EXERCISE DESCRIPTION. Return the data exactly, but only from the line containing "left elbow: (1183, 526)" through its last line.

────

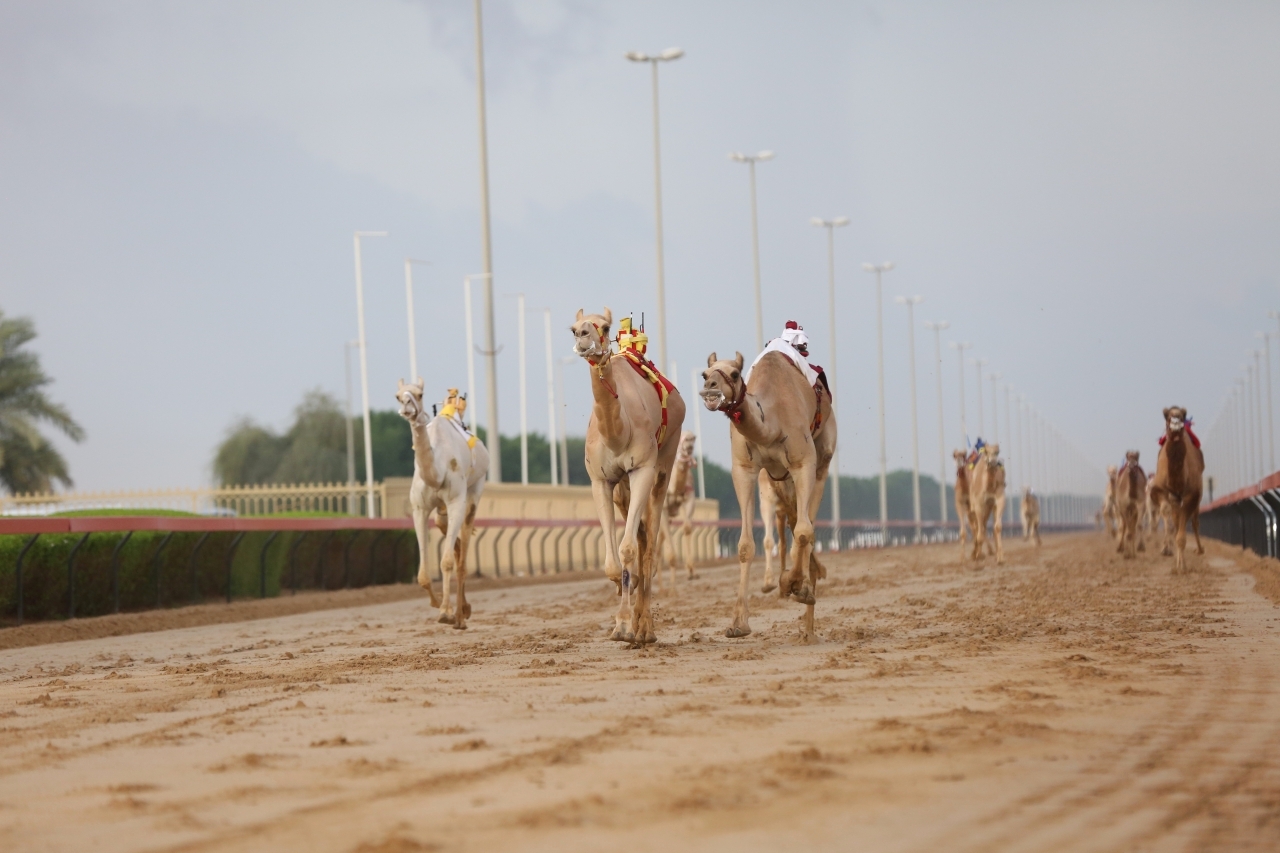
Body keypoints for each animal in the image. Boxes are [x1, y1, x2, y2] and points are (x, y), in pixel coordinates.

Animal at [391, 379, 486, 625]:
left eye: (419, 394)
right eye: (397, 396)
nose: (407, 407)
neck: (437, 471)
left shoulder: (456, 502)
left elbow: (447, 562)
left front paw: (446, 612)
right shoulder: (420, 508)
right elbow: (423, 573)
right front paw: (437, 603)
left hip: (474, 490)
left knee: (462, 556)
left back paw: (461, 615)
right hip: (442, 511)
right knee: (452, 539)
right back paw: (463, 609)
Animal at [573, 308, 686, 640]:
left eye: (605, 326)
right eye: (573, 327)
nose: (582, 336)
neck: (618, 434)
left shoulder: (641, 469)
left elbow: (627, 550)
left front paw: (625, 625)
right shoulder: (601, 480)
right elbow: (613, 561)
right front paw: (624, 612)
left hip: (665, 460)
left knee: (650, 543)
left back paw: (645, 628)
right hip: (622, 488)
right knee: (643, 536)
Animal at [660, 427, 701, 589]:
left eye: (693, 438)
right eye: (682, 438)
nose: (689, 443)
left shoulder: (689, 499)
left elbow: (687, 527)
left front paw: (691, 571)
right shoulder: (663, 508)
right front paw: (672, 581)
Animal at [701, 348, 839, 637]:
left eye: (734, 374)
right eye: (704, 374)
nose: (710, 389)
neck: (770, 424)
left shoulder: (803, 462)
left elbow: (804, 531)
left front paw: (793, 584)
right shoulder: (744, 469)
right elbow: (745, 545)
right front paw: (738, 624)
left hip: (822, 458)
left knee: (806, 524)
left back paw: (806, 600)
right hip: (780, 483)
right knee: (794, 522)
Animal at [1146, 407, 1203, 571]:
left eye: (1183, 416)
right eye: (1166, 416)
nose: (1176, 422)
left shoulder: (1192, 495)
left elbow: (1183, 526)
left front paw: (1182, 567)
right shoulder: (1160, 491)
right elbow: (1169, 516)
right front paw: (1166, 550)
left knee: (1195, 521)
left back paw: (1200, 549)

────

REPLY.
left elbow: (1183, 526)
left front paw: (1182, 567)
right shoulder: (1160, 491)
right elbow: (1169, 516)
right front paw: (1166, 550)
left knee: (1195, 521)
left back paw: (1200, 549)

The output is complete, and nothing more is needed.